## [Work order]
Exact reproduction of every record is required, and pictures are to be excluded.
BEGIN Records supplied
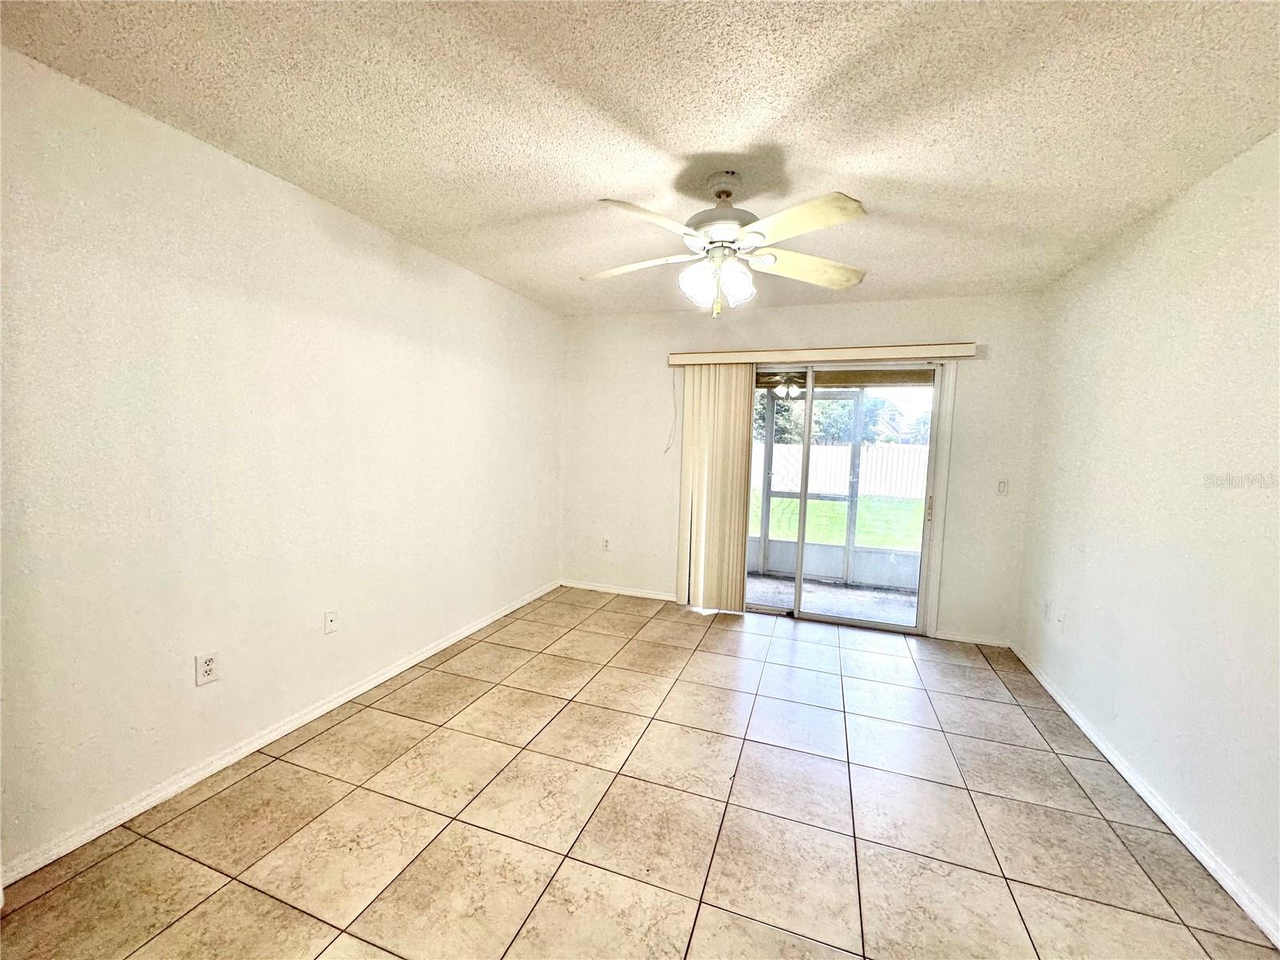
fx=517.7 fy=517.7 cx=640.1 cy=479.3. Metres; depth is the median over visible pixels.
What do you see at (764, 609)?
sliding glass door
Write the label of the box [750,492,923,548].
lawn
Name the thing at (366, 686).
left baseboard
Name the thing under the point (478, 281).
left wall
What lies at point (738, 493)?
vertical blind
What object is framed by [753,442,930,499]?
fence
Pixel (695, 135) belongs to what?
ceiling
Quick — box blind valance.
[667,342,979,366]
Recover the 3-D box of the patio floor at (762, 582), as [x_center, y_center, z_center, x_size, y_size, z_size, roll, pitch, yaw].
[1.562,1.150,4.878,4.475,0.115,1.624,3,5,19]
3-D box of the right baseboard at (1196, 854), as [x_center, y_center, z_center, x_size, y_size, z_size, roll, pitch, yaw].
[1.842,1.311,1.490,0.015,0.072,4.948,3,5,19]
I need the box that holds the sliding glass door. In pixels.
[748,362,949,633]
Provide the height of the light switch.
0.116 m
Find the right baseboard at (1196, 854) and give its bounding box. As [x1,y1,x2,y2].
[1006,642,1279,946]
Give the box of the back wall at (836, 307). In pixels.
[558,292,1044,647]
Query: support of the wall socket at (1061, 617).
attached to the right wall at (1146, 254)
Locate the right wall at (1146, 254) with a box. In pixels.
[1015,128,1279,939]
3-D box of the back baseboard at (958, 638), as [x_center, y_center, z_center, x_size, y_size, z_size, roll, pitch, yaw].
[2.391,1.147,3.733,0.463,0.069,0.014,3,5,19]
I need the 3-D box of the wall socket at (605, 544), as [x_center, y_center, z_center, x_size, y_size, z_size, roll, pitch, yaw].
[-0.310,0.583,4.658,0.074,0.122,0.010,3,5,19]
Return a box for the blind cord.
[663,369,678,454]
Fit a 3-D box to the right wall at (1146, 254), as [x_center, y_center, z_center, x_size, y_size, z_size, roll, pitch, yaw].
[1.896,0.143,1.231,0.157,2.453,5.122,3,5,19]
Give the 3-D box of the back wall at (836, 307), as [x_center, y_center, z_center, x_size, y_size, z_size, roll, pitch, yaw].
[0.969,-0.130,4.228,3.684,2.459,0.159,3,5,19]
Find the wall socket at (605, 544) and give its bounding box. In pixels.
[601,536,611,550]
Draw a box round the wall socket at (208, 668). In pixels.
[194,651,219,685]
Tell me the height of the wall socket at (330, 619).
0.116 m
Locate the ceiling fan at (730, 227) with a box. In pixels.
[585,172,871,317]
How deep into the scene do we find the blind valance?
3.82 m
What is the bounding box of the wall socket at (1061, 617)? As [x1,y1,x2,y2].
[1055,608,1065,630]
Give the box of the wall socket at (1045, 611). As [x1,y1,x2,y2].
[1041,600,1051,619]
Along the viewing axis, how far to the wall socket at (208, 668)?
2.05 m
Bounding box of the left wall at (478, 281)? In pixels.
[0,46,565,877]
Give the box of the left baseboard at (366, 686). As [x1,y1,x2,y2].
[0,581,559,886]
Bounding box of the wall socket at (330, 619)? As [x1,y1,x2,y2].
[323,608,338,634]
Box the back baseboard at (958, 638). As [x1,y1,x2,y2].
[936,630,1009,646]
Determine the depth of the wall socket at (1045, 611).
3.16 m
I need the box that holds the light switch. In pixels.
[996,479,1008,494]
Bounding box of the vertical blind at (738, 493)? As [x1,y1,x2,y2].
[674,364,755,614]
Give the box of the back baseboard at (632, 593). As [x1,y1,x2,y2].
[556,579,677,601]
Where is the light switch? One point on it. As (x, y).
(1002, 488)
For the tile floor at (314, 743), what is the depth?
1.89 m
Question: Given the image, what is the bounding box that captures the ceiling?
[0,0,1279,314]
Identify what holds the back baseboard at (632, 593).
attached to the back wall at (836, 307)
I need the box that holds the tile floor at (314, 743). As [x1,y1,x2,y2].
[0,587,1279,959]
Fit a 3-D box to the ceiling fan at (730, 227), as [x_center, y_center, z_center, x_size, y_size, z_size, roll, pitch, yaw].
[0.336,-0.935,2.119,1.169,0.534,1.154,2,5,1]
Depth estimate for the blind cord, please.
4.38 m
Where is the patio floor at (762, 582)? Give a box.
[746,573,919,625]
END Records supplied
## [Answer section]
fx=517.7 fy=517.7 cx=640.1 cy=479.3. Metres; depth is the median over visible pixels.
What do you see at (764, 609)?
sliding glass door
Write the label of the box [750,492,923,548].
lawn
Name the thing at (366, 686).
left baseboard
Name the thing under the point (478, 281).
left wall
What lies at point (738, 493)?
vertical blind
What object is framed by [753,442,930,499]?
fence
Pixel (695, 135) belongs to what?
ceiling
Quick — box blind valance.
[667,342,979,366]
Recover the 3-D box of the patio floor at (762, 582), as [x_center, y_center, z_center, x_size, y_size, z_size, roll, pitch, yaw].
[1.562,1.150,4.878,4.475,0.115,1.624,3,5,19]
3-D box of the right baseboard at (1196, 854), as [x_center, y_center, z_center, x_size, y_size, z_size, roll, pitch, yaw].
[1.842,1.311,1.490,0.015,0.072,4.948,3,5,19]
I need the box that holds the sliding glass door. In pixels.
[748,362,949,633]
Provide the height of the light switch.
0.116 m
Find the right baseboard at (1196, 854) and give its bounding box. As [x1,y1,x2,y2].
[1006,642,1279,946]
Give the box of the back wall at (836, 307). In pixels.
[558,292,1044,647]
Query: support of the wall socket at (1061, 617).
attached to the right wall at (1146, 254)
Locate the right wall at (1146, 254) with a box. In pixels.
[1015,128,1279,939]
3-D box of the back baseboard at (958, 638), as [x_center, y_center, z_center, x_size, y_size, z_size, roll, pitch, yaw].
[2.391,1.147,3.733,0.463,0.069,0.014,3,5,19]
I need the 3-D box of the wall socket at (605, 544), as [x_center, y_center, z_center, x_size, y_size, z_size, roll, pitch, yaw].
[-0.310,0.583,4.658,0.074,0.122,0.010,3,5,19]
Return a box for the blind cord.
[663,369,678,454]
Fit a 3-D box to the right wall at (1146, 254), as [x_center, y_center, z_center, x_size, y_size, z_size, roll, pitch, yaw].
[1.896,0.143,1.231,0.157,2.453,5.122,3,5,19]
Give the 3-D box of the back wall at (836, 307), as [x_center, y_center, z_center, x_size, y_size, z_size, roll, pitch, yaw].
[0.969,-0.130,4.228,3.684,2.459,0.159,3,5,19]
Find the wall socket at (605, 544) and give its bounding box. In pixels.
[601,536,611,550]
Draw a box round the wall socket at (208, 668). In pixels.
[194,651,219,685]
Tell me the height of the wall socket at (330, 619).
0.116 m
Locate the ceiling fan at (730, 227) with a box. In pixels.
[585,172,871,317]
How deep into the scene do we find the blind valance?
3.82 m
What is the bounding box of the wall socket at (1061, 617)? As [x1,y1,x2,y2].
[1055,608,1065,630]
Give the box of the wall socket at (1045, 611). As [x1,y1,x2,y2].
[1041,600,1051,619]
Along the viewing axis, how far to the wall socket at (208, 668)?
2.05 m
Bounding box of the left wall at (478, 281)? In pixels.
[0,46,565,877]
Give the box of the left baseboard at (366, 686). As [x1,y1,x2,y2].
[0,581,559,886]
Bounding box of the wall socket at (330, 619)? As [x1,y1,x2,y2].
[323,608,338,634]
Box the back baseboard at (958, 638). As [x1,y1,x2,y2].
[936,630,1009,646]
Determine the depth of the wall socket at (1045, 611).
3.16 m
I need the box that holds the light switch. In pixels.
[996,479,1008,494]
Bounding box of the vertical blind at (738, 493)? As [x1,y1,x2,y2].
[674,364,755,614]
Give the box of the back baseboard at (632, 593). As [x1,y1,x2,y2].
[556,579,677,601]
Where is the light switch? One point on it. As (x, y).
(1002, 488)
For the tile floor at (314, 743), what is the depth?
1.89 m
Question: Given the image, what is the bounding box that captures the ceiling?
[0,0,1279,314]
Identify what holds the back baseboard at (632, 593).
attached to the back wall at (836, 307)
I need the box that holds the tile floor at (314, 743). As [x1,y1,x2,y2].
[0,587,1279,959]
Fit a 3-D box to the ceiling fan at (730, 227), as [x_center, y_center, z_center, x_size, y_size, z_size, roll, pitch, yaw].
[0.336,-0.935,2.119,1.169,0.534,1.154,2,5,1]
Depth estimate for the blind cord, please.
4.38 m
Where is the patio floor at (762, 582)? Give a box.
[746,573,919,625]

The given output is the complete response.